What you have to do: Could you copy out every line of the data where the word "going" occurs?

### Material for this task

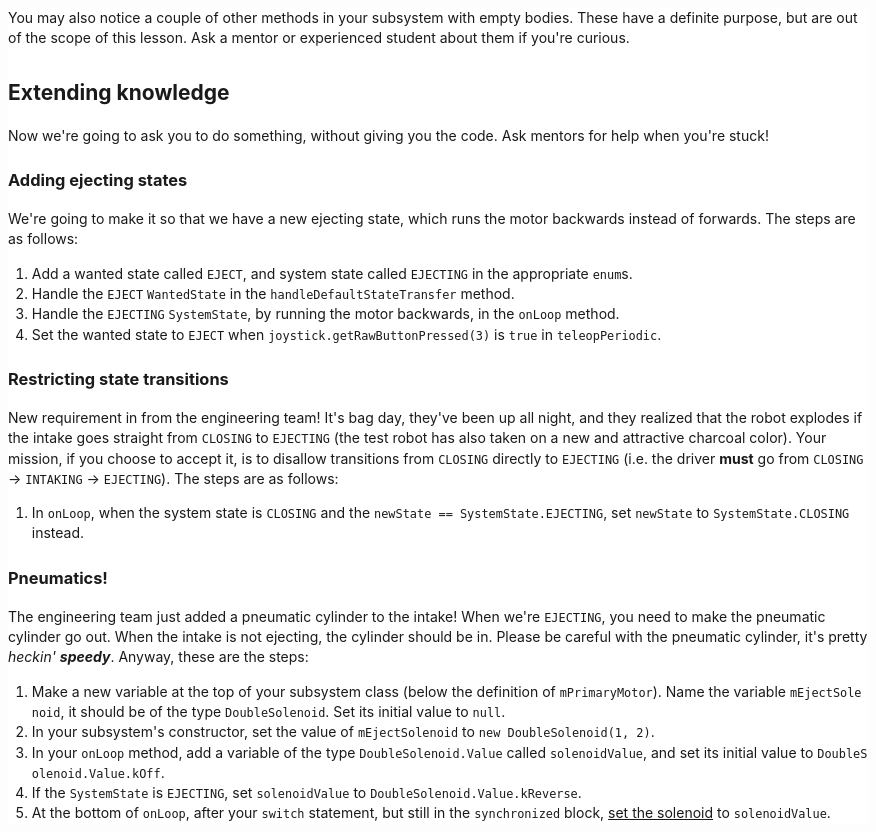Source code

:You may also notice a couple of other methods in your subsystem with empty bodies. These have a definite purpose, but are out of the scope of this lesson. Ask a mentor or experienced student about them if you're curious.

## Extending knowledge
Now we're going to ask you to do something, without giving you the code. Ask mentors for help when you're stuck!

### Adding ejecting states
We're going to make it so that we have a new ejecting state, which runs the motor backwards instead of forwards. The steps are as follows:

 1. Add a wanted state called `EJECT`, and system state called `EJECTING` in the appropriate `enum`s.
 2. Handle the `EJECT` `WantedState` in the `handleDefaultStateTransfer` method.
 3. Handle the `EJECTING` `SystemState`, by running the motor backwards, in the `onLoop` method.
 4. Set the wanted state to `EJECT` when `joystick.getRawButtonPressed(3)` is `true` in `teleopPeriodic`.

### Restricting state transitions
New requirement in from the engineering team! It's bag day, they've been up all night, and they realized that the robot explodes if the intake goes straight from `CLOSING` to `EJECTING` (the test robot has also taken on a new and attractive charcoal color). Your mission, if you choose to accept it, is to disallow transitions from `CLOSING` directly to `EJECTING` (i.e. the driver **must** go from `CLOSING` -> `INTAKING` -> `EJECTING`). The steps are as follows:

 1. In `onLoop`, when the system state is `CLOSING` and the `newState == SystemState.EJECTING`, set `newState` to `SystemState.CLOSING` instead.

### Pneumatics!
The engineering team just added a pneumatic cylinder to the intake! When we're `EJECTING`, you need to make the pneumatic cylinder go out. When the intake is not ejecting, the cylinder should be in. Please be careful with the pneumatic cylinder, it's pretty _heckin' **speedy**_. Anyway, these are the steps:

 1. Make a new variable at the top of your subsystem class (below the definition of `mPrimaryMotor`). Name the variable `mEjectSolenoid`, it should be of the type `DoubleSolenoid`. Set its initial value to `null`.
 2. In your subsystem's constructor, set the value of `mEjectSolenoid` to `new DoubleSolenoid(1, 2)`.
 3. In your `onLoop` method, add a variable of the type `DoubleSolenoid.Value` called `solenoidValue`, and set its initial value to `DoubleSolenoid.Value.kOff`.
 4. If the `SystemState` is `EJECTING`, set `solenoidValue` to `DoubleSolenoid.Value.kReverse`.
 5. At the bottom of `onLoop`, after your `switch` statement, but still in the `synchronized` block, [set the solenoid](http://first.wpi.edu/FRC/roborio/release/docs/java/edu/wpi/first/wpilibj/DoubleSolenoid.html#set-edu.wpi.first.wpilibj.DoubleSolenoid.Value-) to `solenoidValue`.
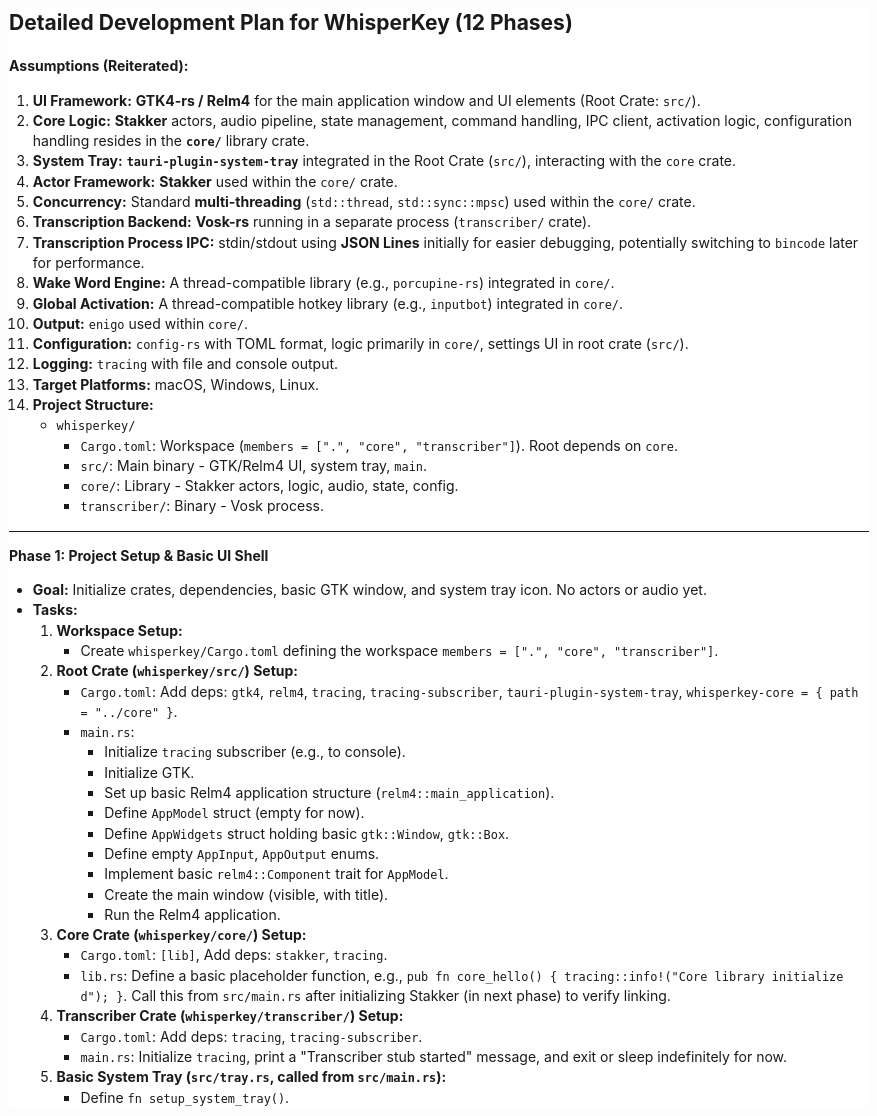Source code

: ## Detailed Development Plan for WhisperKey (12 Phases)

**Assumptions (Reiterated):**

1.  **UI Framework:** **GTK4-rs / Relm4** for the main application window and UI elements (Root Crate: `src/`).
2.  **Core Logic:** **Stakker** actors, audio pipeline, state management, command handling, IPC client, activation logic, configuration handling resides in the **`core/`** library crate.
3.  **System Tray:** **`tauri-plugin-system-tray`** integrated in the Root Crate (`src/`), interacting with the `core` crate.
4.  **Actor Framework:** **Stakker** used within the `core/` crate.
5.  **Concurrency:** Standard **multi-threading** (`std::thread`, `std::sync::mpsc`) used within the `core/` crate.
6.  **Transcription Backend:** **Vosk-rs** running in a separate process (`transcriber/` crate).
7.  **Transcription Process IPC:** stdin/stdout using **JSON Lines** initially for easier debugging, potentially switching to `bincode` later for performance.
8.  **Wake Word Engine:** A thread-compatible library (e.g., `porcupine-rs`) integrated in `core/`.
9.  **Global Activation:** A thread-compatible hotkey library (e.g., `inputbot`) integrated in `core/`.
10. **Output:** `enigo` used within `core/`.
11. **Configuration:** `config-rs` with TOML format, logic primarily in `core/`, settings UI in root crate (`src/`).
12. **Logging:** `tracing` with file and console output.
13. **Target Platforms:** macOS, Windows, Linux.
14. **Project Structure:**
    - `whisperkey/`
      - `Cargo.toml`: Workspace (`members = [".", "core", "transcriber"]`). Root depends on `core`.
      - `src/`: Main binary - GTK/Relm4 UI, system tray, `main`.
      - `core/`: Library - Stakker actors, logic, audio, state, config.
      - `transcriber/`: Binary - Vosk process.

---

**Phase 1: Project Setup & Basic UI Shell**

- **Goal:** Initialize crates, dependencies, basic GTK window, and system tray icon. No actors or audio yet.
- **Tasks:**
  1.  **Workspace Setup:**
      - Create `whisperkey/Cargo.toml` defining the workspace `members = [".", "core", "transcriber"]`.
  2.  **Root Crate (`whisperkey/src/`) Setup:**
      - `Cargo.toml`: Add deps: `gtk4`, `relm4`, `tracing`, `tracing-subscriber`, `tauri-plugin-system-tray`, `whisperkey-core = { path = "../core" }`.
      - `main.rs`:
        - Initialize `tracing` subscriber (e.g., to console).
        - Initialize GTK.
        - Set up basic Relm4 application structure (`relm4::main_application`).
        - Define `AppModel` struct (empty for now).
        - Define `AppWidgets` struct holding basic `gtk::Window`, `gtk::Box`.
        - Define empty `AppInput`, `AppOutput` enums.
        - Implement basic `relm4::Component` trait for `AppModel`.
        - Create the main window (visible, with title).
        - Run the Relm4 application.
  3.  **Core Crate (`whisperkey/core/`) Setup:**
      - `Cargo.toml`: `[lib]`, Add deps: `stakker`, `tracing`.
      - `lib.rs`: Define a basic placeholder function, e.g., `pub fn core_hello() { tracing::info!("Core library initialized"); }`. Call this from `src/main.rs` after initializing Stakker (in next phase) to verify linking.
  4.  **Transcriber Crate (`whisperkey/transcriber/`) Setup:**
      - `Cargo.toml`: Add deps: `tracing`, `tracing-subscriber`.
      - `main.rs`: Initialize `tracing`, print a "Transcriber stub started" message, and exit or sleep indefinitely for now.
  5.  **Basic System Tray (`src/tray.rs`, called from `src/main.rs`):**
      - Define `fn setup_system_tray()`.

######

Result:
Now we're going to ask you to do something, without giving you the code. Ask mentors for help when you're stuck!
We're going to make it so that we have a new ejecting state, which runs the motor backwards instead of forwards. The steps are as follows:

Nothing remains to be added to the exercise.